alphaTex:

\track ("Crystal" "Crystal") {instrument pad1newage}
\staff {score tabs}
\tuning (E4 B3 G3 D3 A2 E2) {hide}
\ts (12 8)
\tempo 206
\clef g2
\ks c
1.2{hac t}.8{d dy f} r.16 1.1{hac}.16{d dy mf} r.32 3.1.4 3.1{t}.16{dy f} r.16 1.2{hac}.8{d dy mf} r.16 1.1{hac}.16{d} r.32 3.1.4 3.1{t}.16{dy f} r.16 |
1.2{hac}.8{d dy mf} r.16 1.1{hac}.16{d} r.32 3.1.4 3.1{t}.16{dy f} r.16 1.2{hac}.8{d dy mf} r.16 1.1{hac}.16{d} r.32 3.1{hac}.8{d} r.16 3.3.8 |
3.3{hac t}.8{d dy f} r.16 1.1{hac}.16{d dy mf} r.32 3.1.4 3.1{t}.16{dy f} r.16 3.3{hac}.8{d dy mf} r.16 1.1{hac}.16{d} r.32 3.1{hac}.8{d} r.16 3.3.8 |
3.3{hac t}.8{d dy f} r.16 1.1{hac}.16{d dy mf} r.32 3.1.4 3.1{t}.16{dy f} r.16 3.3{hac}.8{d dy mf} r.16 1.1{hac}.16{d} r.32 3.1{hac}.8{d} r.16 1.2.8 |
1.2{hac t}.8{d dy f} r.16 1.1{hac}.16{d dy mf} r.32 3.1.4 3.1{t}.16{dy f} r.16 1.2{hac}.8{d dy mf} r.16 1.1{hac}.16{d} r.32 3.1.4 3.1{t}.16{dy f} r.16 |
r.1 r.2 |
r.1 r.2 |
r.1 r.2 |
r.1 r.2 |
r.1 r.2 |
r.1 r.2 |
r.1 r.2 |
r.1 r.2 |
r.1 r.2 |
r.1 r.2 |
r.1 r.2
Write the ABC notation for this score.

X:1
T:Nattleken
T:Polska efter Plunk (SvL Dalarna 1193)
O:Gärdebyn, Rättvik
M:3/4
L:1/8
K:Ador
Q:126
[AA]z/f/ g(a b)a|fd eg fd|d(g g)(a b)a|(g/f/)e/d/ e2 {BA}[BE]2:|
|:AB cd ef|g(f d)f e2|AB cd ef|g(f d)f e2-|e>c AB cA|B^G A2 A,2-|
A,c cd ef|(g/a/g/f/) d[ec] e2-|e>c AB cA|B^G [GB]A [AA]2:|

→ **THE REQUEST**
List every line in the records that contains the word "score".

→ **WRITTEN ANSWER**
\staff {score tabs}
Write the ABC notation for this score.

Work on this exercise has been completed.